Deutsche Post Brüssel vermiest das Ergebnis

Der Gewinn ist drastisch eingebrochen. Die EU-Rückzahlungen belasten die Bilanz deutlich.

Bonn - Die Halbjahresbilanz der Deutschen Post  wird durch die anstehende Rückzahlung von insgesamt 850 Millionen Euro als unerlaubte Beihilfen schwer belastet. Der Konzerngewinn liege nach den ersten sechs Monaten 2002 bei nur noch 155 Millionen Euro, teilte das Unternehmen am Mittwoch mit. Im Vorjahr war noch gut eine Milliarde Euro Gewinn erwirtschaftet worden.

Das Ergebnis vor Zinsen, Steuern und Firmenwertabschreibungen (Ebitda) ging im Halbjahr um sechs Prozent auf 1,3 Milliarden Euro zurück. Der Umsatz stieg um mehr als 15 Prozent auf 19,4 Milliarden Euro. Die EU-Kommission hatte die Post zur Rückzahlung von 572 Millionen Euro plus in mehreren Jahres aufgelaufener Zinsen als unerlaubte Staatsbeihilfen verpflichtet.
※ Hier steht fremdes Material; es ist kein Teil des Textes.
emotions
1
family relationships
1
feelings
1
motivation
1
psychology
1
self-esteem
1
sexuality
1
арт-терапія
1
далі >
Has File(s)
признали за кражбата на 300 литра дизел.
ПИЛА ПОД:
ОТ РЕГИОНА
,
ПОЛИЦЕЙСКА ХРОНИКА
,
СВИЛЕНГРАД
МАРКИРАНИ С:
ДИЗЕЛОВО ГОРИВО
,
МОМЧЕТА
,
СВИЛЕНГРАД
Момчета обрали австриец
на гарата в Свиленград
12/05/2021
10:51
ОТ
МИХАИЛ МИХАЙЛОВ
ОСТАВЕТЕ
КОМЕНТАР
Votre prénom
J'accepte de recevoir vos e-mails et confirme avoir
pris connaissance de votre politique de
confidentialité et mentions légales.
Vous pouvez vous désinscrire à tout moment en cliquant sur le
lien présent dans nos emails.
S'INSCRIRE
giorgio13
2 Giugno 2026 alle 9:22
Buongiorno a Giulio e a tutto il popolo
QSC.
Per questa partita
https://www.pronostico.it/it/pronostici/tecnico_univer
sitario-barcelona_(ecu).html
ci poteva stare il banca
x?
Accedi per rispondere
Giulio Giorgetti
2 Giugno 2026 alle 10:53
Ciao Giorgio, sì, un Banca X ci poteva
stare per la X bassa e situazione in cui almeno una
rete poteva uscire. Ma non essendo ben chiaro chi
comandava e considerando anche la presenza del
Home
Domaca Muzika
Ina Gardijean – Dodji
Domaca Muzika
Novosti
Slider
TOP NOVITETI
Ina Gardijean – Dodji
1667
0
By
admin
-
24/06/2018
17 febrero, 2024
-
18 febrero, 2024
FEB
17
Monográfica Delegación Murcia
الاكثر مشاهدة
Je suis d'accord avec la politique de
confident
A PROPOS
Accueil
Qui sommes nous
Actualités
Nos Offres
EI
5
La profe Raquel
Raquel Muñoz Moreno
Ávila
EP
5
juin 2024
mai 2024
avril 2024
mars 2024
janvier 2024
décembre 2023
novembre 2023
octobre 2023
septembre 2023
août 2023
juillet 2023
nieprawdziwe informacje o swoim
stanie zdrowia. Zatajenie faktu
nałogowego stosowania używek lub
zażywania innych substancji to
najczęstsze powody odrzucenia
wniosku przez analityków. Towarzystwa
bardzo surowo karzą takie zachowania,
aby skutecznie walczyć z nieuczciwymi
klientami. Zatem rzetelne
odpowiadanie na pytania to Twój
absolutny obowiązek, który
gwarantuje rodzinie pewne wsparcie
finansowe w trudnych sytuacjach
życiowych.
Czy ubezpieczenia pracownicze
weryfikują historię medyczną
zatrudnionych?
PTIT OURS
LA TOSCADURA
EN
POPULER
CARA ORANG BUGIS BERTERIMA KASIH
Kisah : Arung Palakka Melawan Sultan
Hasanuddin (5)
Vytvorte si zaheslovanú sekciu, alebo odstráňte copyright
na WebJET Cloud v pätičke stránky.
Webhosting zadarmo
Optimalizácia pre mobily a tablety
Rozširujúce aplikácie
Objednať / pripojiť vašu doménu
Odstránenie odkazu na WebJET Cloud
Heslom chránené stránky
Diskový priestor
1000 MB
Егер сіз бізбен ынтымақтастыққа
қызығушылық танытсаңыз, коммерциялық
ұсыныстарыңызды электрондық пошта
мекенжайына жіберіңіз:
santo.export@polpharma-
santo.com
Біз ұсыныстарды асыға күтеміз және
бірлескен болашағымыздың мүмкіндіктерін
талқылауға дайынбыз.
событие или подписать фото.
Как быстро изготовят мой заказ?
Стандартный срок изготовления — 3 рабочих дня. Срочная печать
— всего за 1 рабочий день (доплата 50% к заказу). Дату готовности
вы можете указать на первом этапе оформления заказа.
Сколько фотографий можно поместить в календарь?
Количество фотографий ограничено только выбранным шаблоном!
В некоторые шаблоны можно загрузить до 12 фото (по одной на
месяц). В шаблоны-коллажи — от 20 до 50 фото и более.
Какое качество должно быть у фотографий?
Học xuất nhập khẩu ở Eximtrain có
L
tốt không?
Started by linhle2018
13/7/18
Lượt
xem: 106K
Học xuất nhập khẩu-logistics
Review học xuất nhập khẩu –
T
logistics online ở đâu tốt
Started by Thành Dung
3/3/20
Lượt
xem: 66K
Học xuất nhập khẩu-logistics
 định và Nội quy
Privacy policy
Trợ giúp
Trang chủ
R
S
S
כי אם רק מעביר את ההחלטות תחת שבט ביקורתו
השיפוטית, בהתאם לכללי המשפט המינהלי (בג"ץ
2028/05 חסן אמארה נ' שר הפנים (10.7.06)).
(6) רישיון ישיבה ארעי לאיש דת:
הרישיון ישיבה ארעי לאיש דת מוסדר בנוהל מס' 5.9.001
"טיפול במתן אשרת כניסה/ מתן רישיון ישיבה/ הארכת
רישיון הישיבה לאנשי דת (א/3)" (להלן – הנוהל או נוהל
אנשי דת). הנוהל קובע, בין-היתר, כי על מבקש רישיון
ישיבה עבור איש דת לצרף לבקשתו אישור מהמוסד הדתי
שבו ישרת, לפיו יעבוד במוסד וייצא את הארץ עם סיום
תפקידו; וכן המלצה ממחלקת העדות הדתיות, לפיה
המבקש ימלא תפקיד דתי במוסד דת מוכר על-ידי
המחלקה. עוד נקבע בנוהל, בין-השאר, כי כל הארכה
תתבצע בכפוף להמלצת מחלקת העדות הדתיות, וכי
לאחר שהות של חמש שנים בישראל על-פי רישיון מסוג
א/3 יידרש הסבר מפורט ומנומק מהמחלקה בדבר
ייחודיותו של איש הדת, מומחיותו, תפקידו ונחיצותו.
Als Reaktion auf die Brüsseler Beihilfen-Entscheidung sowie die angeordnete Portosenkung wolle Vorstandschef Klaus Zumwinkel am Mittwoch ein Fünf-Punkte-Programm vorstellen, hieß es weiter. Die Post hatte Anfang Juli nach der Anordnung der Regulierungsbehörde für Telekommunikation und Post, das Porto zum 1. Januar 2003 zu senken, bereits drastische Sparmaßnahmen angekündigt. Damals war von dem möglichen Abbau von bis zu 10.000 Stellen im Briefdienst sowie der Schließung von rund 1000 Filialen die Rede.